Independientes, huraños, Setaú y Loto habían acompañado, sin embargo, a Ramsés por los campos de batalla, tanto al Sur como al Norte, y curado a los soldados heridos. Colocados a la cabeza de un laboratorio de Estado, habían conocido una felicidad sin límites cuando el faraón les solicitó que hicieran fructificar el territorio nubio que tanto querían. Ciertamente, el virrey de Nubia, funcionario conformista y friolento, intentaba poner trabas a sus iniciativas, pero temía a aquella pareja que hacía custodiar su morada por las cobras.
—¿De qué peligro se trata? —se preocupó Setaú.
—No lo sé.
—¿Ves algún rostro?
—No —respondió Loto—, es una especie de malestar, pero por unos instantes he sabido que Ramsés era amenazado —añadió, y se levantó manteniendo aún la víbora en su puño cerrado—. Debes intervenir, Setaú.
—¿Qué puedo hacer desde aquí?
—Vayamos a la capital.
—El virrey de Nubia aprovechará nuestra ausencia para anular las reformas.
—No importa; si Ramsés necesita nuestra ayuda, debemos estar a su lado.
Desde hacía mucho tiempo, el arisco Setaú, al que ningún alto funcionario podía dictar su conducta, no discutía ya las directrices de la dulce Loto.
El sumo sacerdote de Karnak, Nebú, se había convertido en un anciano. Como había escrito el sabio Ptah-hotep en sus célebres Máximas, la extremada vejez se traducía en un perpetuo agotamiento, una debilidad que no dejaba de renovarse y una tendencia a dormirse, incluso durante el día. La visión disminuía, cada vez se oía menos, faltaba la fuerza, el corazón se fatigaba, apenas se hablaba, los huesos dolían constantemente, desaparecía el gusto, se tapaba la nariz, y resultaba tan penoso levantarse como sentarse.

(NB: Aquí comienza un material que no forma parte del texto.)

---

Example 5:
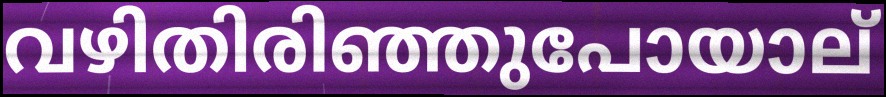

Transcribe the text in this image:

വഴിതിരിഞ്ഞുപോയാല്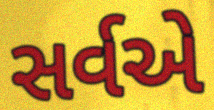
સર્વએ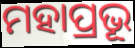
ମହାପ୍ରଭୂ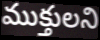
ముక్తులని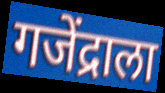
गजेंद्राला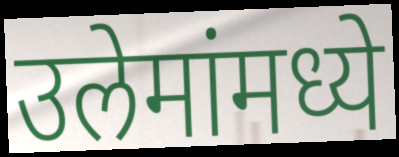
उलेमांमध्ये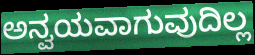
ಅನ್ವಯವಾಗುವುದಿಲ್ಲ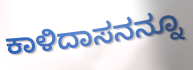
ಕಾಳಿದಾಸನನ್ನೂ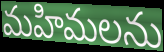
మహిమలను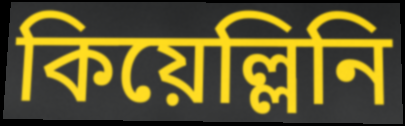
কিয়েল্লিনিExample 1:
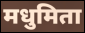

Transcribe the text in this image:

मधुमिता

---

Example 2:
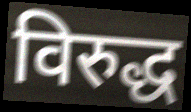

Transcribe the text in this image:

विरुद्ध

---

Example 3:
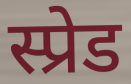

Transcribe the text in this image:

स्प्रेड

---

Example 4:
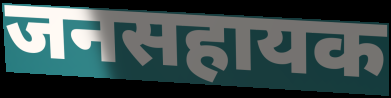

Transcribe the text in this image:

जनसहायक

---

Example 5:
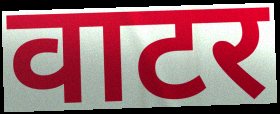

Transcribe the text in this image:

वाटर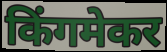
किंगमेकर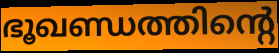
ഭൂഖണ്ഡത്തിന്റെ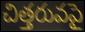
చిత్తరువపై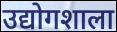
उद्योगशालाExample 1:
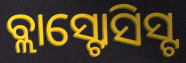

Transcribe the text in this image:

Pese a aquellos males, el anciano Nebú seguía cumpliendo la misión que Ramsés le había confiado: velar por las riquezas del dios Amón y de su ciudad-templo de Karnak. El sumo sacerdote delegaba casi todas las tareas materiales en Bakhen, el segundo profeta, que ejercía su autoridad sobre ochenta mil personas empleadas en las canteras, los talleres, los campos, los vergeles y las viñas.

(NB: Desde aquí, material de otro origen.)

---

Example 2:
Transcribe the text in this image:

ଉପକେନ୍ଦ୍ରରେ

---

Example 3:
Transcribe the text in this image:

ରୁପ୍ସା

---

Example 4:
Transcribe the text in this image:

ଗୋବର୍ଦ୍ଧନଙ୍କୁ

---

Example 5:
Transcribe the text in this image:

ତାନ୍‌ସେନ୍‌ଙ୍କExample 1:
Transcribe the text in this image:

Cuando Ramsés le había nombrado sumo sacerdote, Nebú no se había engañado; el joven monarca exigía que Karnak le obedeciera y no manifestara veleidad de independencia alguna. Pero Nebú no era un hombre de paja y había luchado para que Karnak no fuera expoliado en beneficio de otros templos. Como el faraón se había preocupado por mantener la armonía en todo el país, Nebú había sido un pontífice feliz.
Informado por Bakhen, el anciano no salía ya de su modesta morada de tres habitaciones, construida junto al lago sagrado de Karnak. Por la noche le gustaba regar los arriates de iris que tenía plantados a ambos lados de la puerta de entrada; cuando ya no tuviera fuerzas para hacerlo, solicitaría al rey que le liberara de sus funciones.
Al descubrir que un jardinero arrancaba las malas hierbas, Nebú no ocultó su descontento.
—¡Nadie está autorizado a tocar mis iris!
—¿Ni siquiera el faraón de Egipto?
Ramsés se levantó y se dio la vuelta.
—Majestad, os ruego que…
—Haces bien velando personalmente por este tesoro, Nebú. Has trabajado bien por Egipto y por Karnak. Plantar, ver como crece, cuidar esa vida frágil y tan bella… ¿Acaso hay más noble tarea? Tras la muerte de Nefertari, pensé en hacerme jardinero, lejos del trono, lejos del poder.
—No tenéis derecho a hacerlo, majestad.
—Esperaba mayor comprensión.
—Que un viejo como yo aspire al descanso es lógico, pero vos…
Ramsés contempló la luna ascendente.
—Se aproxima la tormenta, Nebú; necesito hombres leales y competentes para afrontar los elementos desencadenados. Sea cual sea tu edad y tu estado de salud, deja para más tarde tus proyectos de retirarte. Sigue controlando Karnak como hasta ahora.